[lcdproc] TCP or .so
Matthew J Dainty
madmatt@bits.bris.ac.uk
Sun, 25 Mar 2001 21:40:28 +0100 (BST)
Joris Robijn mentioned the following:
| Hmm, yes. In the current implementation it's a bit half-half. There's
| some stuff in the driver (creation of V-bar userdef-chars) and there's
| something on the LCDd core side (the actual drawing of the bar). That
| means that in the current implementation we need to change both (for
| example if we add a graphical display). I think that is not optimal.

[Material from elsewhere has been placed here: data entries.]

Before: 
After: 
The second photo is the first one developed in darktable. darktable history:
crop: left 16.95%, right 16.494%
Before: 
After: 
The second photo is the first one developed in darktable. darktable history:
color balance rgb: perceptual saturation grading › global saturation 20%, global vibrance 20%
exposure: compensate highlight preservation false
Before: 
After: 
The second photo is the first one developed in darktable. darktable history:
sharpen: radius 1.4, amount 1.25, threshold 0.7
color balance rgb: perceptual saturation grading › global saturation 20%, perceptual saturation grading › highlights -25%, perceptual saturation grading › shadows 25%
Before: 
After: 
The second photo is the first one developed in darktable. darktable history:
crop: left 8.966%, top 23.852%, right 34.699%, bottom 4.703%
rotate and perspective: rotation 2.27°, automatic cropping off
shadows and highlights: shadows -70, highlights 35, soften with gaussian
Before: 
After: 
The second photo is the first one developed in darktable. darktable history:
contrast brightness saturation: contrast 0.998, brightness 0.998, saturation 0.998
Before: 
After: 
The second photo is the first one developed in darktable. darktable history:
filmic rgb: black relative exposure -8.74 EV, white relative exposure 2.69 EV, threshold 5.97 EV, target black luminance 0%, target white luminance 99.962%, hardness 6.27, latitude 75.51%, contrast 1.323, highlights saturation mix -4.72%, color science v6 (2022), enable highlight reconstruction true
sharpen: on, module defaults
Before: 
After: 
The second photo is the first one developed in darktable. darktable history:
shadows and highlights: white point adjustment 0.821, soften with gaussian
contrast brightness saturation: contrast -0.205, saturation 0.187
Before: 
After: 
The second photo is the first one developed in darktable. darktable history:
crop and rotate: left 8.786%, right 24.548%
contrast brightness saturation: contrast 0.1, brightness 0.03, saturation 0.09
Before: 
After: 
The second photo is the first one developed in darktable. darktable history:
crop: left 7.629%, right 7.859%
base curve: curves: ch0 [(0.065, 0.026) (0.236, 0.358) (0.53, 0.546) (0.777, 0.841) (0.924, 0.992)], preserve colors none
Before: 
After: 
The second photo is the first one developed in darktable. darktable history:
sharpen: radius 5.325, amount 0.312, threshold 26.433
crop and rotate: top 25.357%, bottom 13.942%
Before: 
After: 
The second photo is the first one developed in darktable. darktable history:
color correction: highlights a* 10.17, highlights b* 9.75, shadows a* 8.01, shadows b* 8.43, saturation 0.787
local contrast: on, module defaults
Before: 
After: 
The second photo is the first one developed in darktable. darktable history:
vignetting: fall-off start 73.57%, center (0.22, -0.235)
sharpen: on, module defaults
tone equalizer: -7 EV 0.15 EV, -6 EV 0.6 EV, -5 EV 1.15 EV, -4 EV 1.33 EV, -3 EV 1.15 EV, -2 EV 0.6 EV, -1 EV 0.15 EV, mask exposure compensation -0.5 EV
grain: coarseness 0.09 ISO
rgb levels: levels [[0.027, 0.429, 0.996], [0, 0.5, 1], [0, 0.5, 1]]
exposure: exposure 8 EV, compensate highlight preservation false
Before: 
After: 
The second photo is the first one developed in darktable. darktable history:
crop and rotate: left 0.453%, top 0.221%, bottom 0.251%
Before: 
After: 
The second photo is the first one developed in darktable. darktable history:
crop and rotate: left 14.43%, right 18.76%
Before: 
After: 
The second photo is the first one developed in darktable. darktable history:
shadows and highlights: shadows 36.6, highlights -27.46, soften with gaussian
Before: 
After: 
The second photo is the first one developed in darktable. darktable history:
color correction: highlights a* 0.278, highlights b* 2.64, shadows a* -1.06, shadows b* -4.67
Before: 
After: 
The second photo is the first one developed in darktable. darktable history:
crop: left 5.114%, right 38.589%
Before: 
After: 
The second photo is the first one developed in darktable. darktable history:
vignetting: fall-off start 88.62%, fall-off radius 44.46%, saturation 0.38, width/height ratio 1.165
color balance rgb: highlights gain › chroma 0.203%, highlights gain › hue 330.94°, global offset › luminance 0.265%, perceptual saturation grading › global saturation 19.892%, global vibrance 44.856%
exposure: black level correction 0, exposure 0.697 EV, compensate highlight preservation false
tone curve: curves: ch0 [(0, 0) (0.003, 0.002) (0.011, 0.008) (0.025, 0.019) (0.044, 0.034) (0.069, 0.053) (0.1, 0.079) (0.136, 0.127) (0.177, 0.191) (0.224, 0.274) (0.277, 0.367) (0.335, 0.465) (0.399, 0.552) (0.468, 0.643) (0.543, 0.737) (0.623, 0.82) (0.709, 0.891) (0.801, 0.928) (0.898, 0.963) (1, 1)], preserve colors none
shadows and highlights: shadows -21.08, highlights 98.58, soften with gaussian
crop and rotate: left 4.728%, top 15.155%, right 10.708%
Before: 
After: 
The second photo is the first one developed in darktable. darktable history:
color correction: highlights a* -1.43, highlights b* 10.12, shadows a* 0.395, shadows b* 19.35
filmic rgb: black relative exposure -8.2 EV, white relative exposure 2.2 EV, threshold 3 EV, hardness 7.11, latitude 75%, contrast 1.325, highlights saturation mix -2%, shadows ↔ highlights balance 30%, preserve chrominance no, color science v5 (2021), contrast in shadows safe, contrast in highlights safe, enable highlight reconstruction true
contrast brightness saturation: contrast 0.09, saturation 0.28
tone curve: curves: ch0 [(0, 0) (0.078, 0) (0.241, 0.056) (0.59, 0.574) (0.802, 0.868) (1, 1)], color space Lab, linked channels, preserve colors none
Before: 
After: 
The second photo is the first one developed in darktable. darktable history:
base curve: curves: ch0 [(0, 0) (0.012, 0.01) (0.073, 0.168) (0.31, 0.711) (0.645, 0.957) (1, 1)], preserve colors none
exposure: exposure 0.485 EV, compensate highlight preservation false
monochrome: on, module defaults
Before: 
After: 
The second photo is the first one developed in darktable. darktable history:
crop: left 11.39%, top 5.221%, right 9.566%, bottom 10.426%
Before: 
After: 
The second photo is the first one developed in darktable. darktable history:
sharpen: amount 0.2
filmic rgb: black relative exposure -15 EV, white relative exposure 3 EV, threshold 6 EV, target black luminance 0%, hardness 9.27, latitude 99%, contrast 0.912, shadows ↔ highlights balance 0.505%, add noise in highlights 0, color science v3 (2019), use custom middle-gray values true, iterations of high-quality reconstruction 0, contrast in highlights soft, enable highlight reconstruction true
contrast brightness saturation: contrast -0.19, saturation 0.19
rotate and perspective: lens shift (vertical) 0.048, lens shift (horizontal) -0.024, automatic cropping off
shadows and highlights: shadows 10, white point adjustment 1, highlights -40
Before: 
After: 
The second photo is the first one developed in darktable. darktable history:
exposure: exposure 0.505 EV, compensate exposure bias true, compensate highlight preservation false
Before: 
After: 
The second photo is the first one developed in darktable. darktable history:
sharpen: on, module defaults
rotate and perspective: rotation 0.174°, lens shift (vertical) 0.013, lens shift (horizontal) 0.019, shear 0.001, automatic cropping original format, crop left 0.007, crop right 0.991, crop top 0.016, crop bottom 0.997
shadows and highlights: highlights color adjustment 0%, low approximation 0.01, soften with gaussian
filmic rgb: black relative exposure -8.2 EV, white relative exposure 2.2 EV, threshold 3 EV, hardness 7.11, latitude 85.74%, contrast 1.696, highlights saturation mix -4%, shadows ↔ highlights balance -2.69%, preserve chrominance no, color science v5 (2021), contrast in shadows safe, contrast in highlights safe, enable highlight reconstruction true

There was some discussion as to whether to send the entire framebuffer to
the driver, or just send "paint" commands. Such that the differing amounts
of customisable characters can be used more efficiently by devices that
support them, etc. instead of making LCDd decide. This would mean each
driver would have to have some form of widget implementation.
| > Do 'ya know how to build such a parser, though? I sure don't :)
|
| The driver has on init supplied the parser a table with pairs of start-
| keywords and pointers to functions. The parser scans the input line for
| start-words and then for parameters (PARAMETER="string" or PARAMETER=12
| (number) etc ). After a line has been processed, these parameters are
| stored inside the parser. Then the function is called from the table.
| The function can then read-out the parameter table by using a get-
| function from the parser. For example it can do a
| get_parameter_int("size",defaultval). The return value will then be the
| SIZE parameter, or if it was not specified the defaultval value. This
| is a very small parser, and it's easy to use by programmers of drivers.
| It has a good degree of encapsulation, you need the function to
| retreive values.
Why not use hash tables? Using the parameter name as a key should
guarantee fairly good spread as long as the hashing function is good
enough. I worked out that passing each driver library, a hash of all the
options under their [section] section in the config file, would allow any
driver to have what they wanted in the file without LCDd governing the
syntax. Any serial based devices have the port config as "8 N 9600" or
whatever it is, while parallel port ones, have /dev/parport0, etc. I2C
have the bus address, while a network driver might have a hostname,
etc. Just passing each driver a parameter and a string value, which each
driver could convert into the form they want.